Siege of Mafeking - Boer Attack

Boer Attack

On 12 May, at about 4 am, Field Cornet S. Eloff led a force of 240 Boers in a daring assault on Mafeking. Covered by a feint attack on the east side of the town, the attackers slipped between the Hidden Hollow and Limestone forts on the western face of the defences. Guided by a British deserter, they followed a path beside the Molopo River to where it enters the Stadt, the village where the native Africans lived. Eloff's party burst into the Stadt unopposed and set fire to the huts in order to signal the attack's progress to Snyman. By about 5:30 am, the Boers seized the police barracks on the outskirts of Mafeking, killing one and capturing the garrison's second-in-command, Colonel C. O. Hore and 29 others. Eloff picked up the telephone connected with British headquarters and boasted to Baden-Powell of his success.

The fire had, however, already alerted Mafeking's garrison, which responded rapidly to the crisis. The African police (of the Baralong tribe) had wisely stayed out of the way when Eloff's party roared through the Stadt. As soon as the Boers moved on, the 109 armed Baralongs cut off Eloff's escape route. Snyman, "the most stolid and supine of all the Boer generals in the war," failed to support Eloff. Meanwhile, Baden-Powell's elaborate telephone network provided him with timely and accurate information. From his headquarters, the British commander directed Major Alick Godley and B Squadron (Protectorate Regiment) to smother the attack and dispatched D Squadron, some armed railway employees and others to help. Eloff's men were soon isolated into three groups.

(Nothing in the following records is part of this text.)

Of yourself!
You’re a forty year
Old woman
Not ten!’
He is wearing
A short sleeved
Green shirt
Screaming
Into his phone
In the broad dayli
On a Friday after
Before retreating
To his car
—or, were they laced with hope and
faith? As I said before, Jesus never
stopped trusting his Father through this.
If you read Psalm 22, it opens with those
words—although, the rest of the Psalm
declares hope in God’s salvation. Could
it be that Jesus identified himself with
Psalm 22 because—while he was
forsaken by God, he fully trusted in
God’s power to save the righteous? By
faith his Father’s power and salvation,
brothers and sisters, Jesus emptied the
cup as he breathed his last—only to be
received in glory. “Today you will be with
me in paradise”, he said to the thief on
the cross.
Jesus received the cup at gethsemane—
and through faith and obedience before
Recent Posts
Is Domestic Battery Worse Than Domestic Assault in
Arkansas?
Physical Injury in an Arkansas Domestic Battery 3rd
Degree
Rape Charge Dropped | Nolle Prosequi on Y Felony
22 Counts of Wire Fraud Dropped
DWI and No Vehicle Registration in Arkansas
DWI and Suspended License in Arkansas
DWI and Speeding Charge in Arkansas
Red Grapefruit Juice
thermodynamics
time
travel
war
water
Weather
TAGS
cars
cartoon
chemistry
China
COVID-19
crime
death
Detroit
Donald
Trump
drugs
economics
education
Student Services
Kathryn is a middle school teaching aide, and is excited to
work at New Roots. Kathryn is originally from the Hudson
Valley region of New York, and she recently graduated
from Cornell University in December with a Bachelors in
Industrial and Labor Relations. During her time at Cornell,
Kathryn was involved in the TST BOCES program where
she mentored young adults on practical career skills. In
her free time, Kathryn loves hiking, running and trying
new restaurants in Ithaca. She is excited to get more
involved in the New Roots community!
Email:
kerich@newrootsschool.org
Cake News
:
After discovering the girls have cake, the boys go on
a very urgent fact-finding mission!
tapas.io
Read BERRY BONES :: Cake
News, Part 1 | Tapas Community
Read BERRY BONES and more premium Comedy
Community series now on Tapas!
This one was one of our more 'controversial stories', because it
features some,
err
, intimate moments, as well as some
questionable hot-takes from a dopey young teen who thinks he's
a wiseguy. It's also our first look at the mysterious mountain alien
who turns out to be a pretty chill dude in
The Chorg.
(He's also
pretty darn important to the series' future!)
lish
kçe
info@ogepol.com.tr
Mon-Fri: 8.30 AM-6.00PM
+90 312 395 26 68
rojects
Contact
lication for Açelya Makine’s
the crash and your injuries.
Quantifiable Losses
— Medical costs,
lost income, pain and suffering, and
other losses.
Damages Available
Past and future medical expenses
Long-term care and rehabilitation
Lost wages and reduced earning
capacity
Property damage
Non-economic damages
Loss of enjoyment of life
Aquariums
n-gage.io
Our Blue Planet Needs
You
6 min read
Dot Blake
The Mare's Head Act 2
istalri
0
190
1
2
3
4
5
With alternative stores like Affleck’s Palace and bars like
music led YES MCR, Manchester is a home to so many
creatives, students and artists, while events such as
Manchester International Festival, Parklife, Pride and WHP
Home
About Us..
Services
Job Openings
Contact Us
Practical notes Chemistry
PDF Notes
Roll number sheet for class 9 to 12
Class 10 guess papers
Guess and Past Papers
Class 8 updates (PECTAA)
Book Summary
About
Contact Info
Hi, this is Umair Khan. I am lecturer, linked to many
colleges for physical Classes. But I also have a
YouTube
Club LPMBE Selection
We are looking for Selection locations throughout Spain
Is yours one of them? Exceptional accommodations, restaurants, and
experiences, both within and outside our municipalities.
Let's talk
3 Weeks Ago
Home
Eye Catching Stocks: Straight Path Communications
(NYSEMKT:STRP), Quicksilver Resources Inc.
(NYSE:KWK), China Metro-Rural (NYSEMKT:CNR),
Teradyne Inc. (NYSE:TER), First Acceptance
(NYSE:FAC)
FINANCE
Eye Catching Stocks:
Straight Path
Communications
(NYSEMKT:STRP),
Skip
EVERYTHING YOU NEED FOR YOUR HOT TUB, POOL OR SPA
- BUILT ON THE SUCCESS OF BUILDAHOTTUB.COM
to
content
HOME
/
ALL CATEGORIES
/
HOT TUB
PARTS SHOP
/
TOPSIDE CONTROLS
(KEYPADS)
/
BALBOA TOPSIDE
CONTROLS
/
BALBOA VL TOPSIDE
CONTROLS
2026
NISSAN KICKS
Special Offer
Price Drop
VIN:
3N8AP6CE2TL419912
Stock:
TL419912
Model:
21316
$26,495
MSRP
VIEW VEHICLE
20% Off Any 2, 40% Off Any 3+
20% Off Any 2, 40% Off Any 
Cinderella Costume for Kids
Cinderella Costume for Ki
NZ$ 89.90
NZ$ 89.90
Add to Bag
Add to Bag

With two squadrons, Godley first surrounded a group of Boers holed up in a stone kraal in the Stadt. These men surrendered after a sharp fusillade. Godley drove the second group off a kopje and they mostly managed to escape. All day long, Eloff and the third group held out in the police barracks, finally capitulating in the night. The British lost 12 dead and 8 wounded, mostly Africans. Boer losses were 60 dead and wounded, plus a further 108 captured.